There are any number of scandals to pick from, and given our reluctance to learn from history there always will be. Its makers, with their sharply honed directorial and editing skills, take a subject, give it historical, social and political context, and show why we should still care. And it’s seamlessly bilingual – a rare feat.

The season opens with the death of Declan Flynn, a quiet, unassuming 31-year-old who was beaten to death in 1982, in Fairview Park in Dublin, by five teenagers in a crime labelled in reports – and in the trial – as “queer bashing”. There were two scandals: Flynn’s death and the sentences handed down to the teenagers. All walked free, and the implication from the tone in the court was that anyone could understand why they did it. A single man in a park known to be a gay pick-up place? Well of course. It’s just that the lads went too far.

The death was taken up by the fledging gay community, and Flynn became a figurehead. There were protests, which were tiny compared with this year’s gay-rights marches, but they had an impact. Questions about the sentencing were asked in the Dáil. Sen David Norris recalls that he had seen Flynn at a gay disco and in a Dublin gay bar and, in effect, outed him posthumously – something he says he was criticised for at the time but for which he has no remorse.

Flynn’s brother and sister are interviewed, both dignified and quiet, making the point that, for them, he wasn’t a gay cause – he hadn’t come out to his family, so they knew nothing of that, true or not. They say that his identity – as a man, a brother and a son – has been lost in this scandalous story of injustice. The Flynn family’s home movies of Declan as a boy make the story all the more poignant.

Maggie O’Kane, who reported on it at the time, remarks that the five teenagers (who celebrated publicly when they were given suspended sentences, so avoiding jail) were reflecting a prevalent attitude in the grim Ireland of the 1980s. That’s a lot of food for thought in a scant 30 minutes.

Ones to Watch: The filthy rich, now and then

In Ireland’s Great Wealth Divide (Monday, RTÉ One) David McWilliams, our own version of Thomas Piketty, looks at this age of hypercapitalism, in which the ultrarich get even richer while the rest of us feel worse off than ever. Highlighting the growing wealth inequality in Ireland (expect your blood pressure to soar), McWilliams explains why it is happening, what we can do about it – and the dangers of doing nothing.

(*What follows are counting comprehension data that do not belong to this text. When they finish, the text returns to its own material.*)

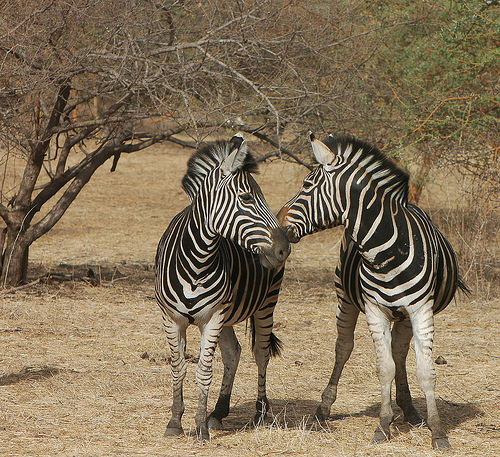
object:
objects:
[68, 258, 120, 287]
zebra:
[156, 135, 288, 444]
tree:
[4, 2, 154, 286]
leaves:
[419, 32, 480, 77]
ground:
[67, 169, 156, 456]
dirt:
[157, 380, 195, 439]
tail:
[245, 317, 283, 357]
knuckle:
[162, 352, 195, 384]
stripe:
[169, 242, 247, 314]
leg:
[165, 314, 188, 435]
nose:
[261, 238, 298, 270]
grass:
[7, 279, 169, 455]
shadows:
[220, 386, 339, 439]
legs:
[189, 318, 229, 451]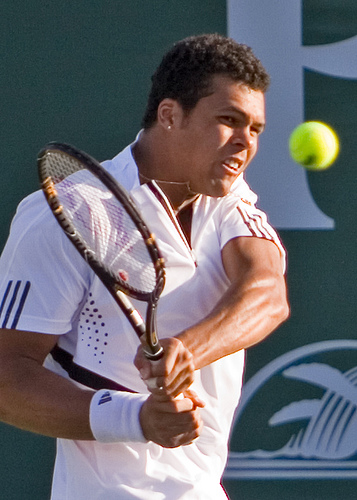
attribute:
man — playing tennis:
[0, 34, 292, 499]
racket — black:
[34, 140, 167, 389]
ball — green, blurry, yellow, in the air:
[288, 120, 341, 171]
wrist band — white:
[90, 388, 148, 446]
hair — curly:
[141, 33, 269, 131]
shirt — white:
[3, 128, 285, 499]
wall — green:
[1, 1, 355, 498]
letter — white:
[224, 0, 356, 234]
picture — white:
[227, 338, 356, 482]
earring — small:
[166, 125, 173, 132]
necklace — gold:
[140, 169, 198, 198]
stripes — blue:
[1, 280, 31, 330]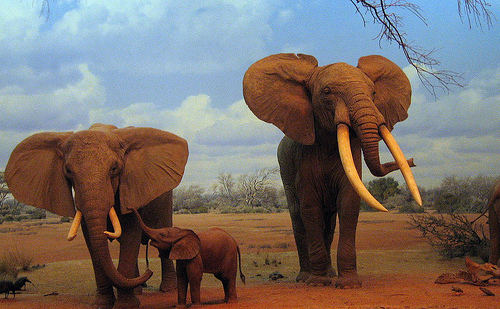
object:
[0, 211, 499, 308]
dirt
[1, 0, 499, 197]
sky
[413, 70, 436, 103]
branch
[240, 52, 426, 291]
elephant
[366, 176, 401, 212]
trees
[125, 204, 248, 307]
elephant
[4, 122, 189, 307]
elephant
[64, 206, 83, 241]
tusk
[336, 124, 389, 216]
tusk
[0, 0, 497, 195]
clouds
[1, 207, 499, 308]
ground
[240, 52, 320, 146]
ear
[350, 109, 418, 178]
trunk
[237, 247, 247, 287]
tail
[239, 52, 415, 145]
head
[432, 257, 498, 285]
bones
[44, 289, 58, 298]
twigs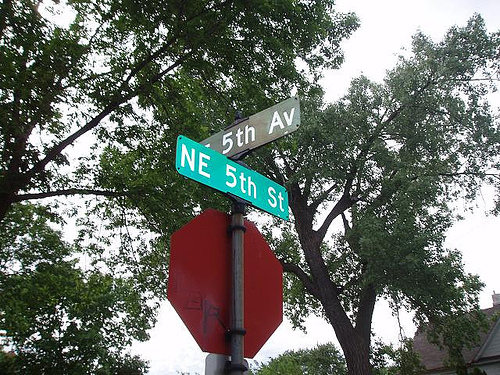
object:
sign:
[168, 84, 275, 203]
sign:
[166, 227, 272, 335]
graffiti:
[179, 298, 250, 356]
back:
[150, 238, 268, 364]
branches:
[64, 38, 233, 185]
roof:
[406, 323, 488, 369]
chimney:
[468, 289, 497, 301]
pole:
[224, 232, 273, 361]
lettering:
[170, 135, 298, 211]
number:
[219, 165, 244, 188]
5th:
[206, 161, 283, 209]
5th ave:
[207, 117, 329, 160]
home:
[384, 287, 480, 370]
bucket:
[482, 289, 500, 303]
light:
[321, 38, 367, 77]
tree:
[20, 44, 165, 363]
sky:
[148, 325, 192, 373]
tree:
[297, 80, 445, 360]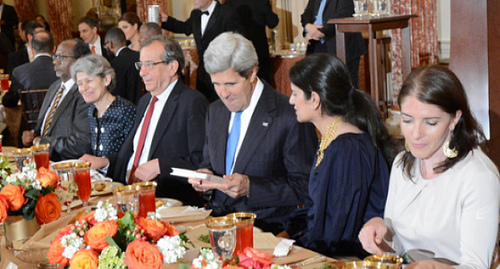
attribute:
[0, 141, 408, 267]
dinner — political 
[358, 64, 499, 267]
woman — smiling, looking, brunette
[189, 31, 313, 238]
man — john kerry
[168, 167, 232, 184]
book — held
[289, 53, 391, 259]
woman — looking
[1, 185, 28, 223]
roses — orange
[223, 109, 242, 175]
tie — blue, red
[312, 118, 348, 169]
necklace — gold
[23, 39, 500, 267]
people — rowed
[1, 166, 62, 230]
bouquet — floral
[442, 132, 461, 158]
earring — white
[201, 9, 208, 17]
tie — black, bow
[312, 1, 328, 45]
shirt — blue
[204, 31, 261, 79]
hair — dark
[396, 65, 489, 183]
hair — brown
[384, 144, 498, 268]
shirt — white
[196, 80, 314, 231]
jacket — black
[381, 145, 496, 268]
dress — white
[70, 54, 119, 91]
hair — grey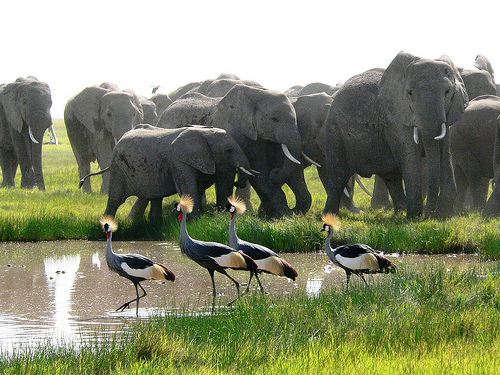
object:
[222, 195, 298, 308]
bird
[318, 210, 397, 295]
bird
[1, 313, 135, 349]
ripples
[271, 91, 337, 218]
elephant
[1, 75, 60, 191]
elephant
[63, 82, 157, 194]
elephant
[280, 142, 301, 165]
tusk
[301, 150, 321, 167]
tusk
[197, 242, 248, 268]
wing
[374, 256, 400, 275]
tail feathers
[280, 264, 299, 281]
tail feathers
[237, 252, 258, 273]
tail feathers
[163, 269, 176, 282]
tail feathers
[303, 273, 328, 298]
reflection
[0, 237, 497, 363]
water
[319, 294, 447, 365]
grass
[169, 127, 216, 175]
ear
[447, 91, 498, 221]
elephant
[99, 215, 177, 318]
bird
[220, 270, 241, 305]
legs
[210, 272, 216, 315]
legs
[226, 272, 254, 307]
legs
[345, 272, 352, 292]
legs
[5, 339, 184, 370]
grass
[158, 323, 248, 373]
grass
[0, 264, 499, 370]
ground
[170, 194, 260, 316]
bird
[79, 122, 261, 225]
elephant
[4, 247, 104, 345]
pond water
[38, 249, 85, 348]
reflection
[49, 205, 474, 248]
grass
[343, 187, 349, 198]
tusks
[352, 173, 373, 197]
tusks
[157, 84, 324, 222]
elephant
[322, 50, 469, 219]
elephant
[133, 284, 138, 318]
leg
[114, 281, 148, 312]
leg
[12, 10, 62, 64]
air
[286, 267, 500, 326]
grass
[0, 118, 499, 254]
ground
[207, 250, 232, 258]
edge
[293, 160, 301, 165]
tip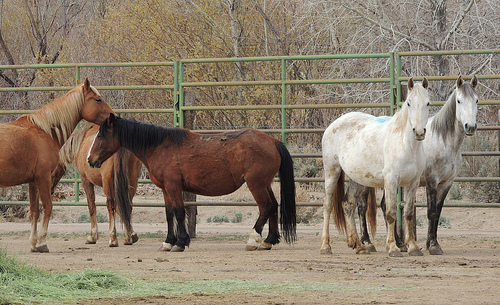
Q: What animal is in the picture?
A: Horses.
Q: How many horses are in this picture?
A: 5.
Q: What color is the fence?
A: Green.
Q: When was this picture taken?
A: Daytime.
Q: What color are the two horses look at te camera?
A: White.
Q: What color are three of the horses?
A: Brown.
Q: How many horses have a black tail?
A: 1.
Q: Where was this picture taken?
A: Horse ranch.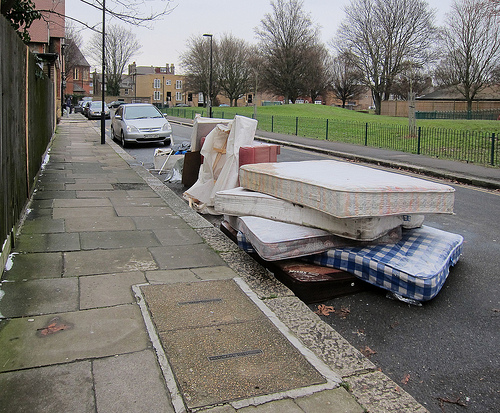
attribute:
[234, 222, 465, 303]
mattress — blue, white, checkered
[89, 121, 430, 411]
curb — wide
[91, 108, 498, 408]
road — grey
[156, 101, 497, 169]
fence — iron, long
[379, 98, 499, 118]
fence — wooden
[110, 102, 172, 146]
car — parked, white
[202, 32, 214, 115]
street light — black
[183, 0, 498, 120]
trees — leafless, bare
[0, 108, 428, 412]
sidewalk — weathered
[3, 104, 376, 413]
slabs — irregular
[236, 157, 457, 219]
mattress — white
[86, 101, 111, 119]
car — parked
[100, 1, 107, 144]
pole — dark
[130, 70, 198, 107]
building — orange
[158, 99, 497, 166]
grass — green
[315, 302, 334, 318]
leaf — dry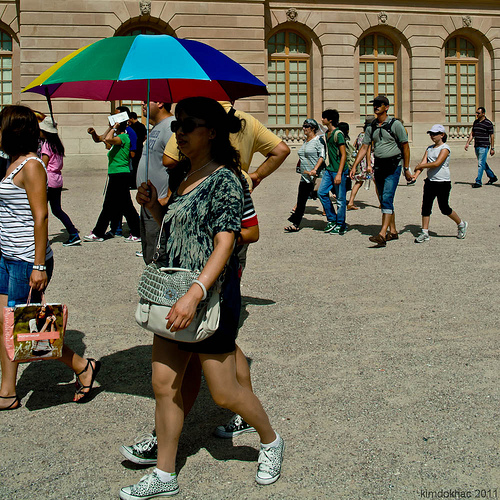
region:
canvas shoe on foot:
[253, 430, 285, 485]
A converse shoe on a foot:
[120, 427, 160, 464]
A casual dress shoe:
[69, 352, 98, 402]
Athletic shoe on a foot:
[412, 226, 427, 243]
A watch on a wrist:
[30, 262, 47, 272]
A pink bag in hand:
[2, 283, 68, 360]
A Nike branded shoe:
[80, 232, 102, 243]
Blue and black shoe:
[60, 231, 81, 246]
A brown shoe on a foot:
[367, 233, 385, 246]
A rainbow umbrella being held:
[18, 31, 269, 218]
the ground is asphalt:
[355, 398, 447, 466]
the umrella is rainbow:
[52, 13, 258, 95]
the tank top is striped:
[0, 186, 42, 251]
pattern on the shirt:
[165, 220, 224, 258]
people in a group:
[277, 81, 477, 222]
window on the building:
[423, 30, 488, 137]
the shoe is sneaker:
[260, 436, 305, 486]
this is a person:
[416, 117, 470, 254]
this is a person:
[354, 84, 440, 279]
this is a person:
[470, 93, 498, 181]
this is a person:
[291, 102, 335, 233]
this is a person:
[318, 105, 364, 235]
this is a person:
[112, 101, 283, 490]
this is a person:
[87, 92, 142, 250]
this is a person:
[458, 90, 495, 207]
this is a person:
[1, 105, 94, 421]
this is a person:
[21, 108, 108, 278]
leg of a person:
[118, 353, 219, 495]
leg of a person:
[205, 347, 284, 452]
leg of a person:
[3, 310, 35, 372]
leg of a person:
[46, 310, 106, 373]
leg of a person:
[283, 190, 323, 233]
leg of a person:
[329, 162, 362, 216]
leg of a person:
[358, 171, 403, 233]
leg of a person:
[405, 190, 445, 250]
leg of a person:
[437, 190, 483, 232]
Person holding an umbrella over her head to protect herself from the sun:
[8, 10, 349, 495]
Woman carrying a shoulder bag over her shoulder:
[91, 155, 290, 394]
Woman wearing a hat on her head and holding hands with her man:
[411, 121, 476, 266]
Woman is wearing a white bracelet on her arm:
[128, 255, 296, 378]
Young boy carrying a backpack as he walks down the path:
[314, 90, 380, 274]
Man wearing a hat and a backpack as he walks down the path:
[345, 66, 430, 279]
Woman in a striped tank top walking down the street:
[1, 100, 93, 402]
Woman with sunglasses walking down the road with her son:
[281, 95, 353, 267]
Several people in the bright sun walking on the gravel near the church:
[6, 20, 469, 488]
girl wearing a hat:
[404, 112, 469, 269]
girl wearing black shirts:
[411, 121, 471, 247]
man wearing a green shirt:
[354, 73, 409, 247]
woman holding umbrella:
[125, 90, 277, 496]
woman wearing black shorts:
[130, 87, 271, 495]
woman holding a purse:
[108, 97, 329, 495]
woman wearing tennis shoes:
[118, 97, 294, 497]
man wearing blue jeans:
[460, 105, 498, 192]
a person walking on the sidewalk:
[307, 106, 351, 203]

It’s the final series of the cultural phenomenon Downtown Abbey (Sunday, ITV; Tuesday, TV3, featuring Hugh Bonneville, left). Will poker-stiff Mary finally find love among her many suitors? Will Dowager Grantham (who must be 110 by now) keel over under the weight of all those quips? Will Mr Carson and Mrs Hughes get together below stairs? These and other soapy questions will all be answered . . . by Christmas.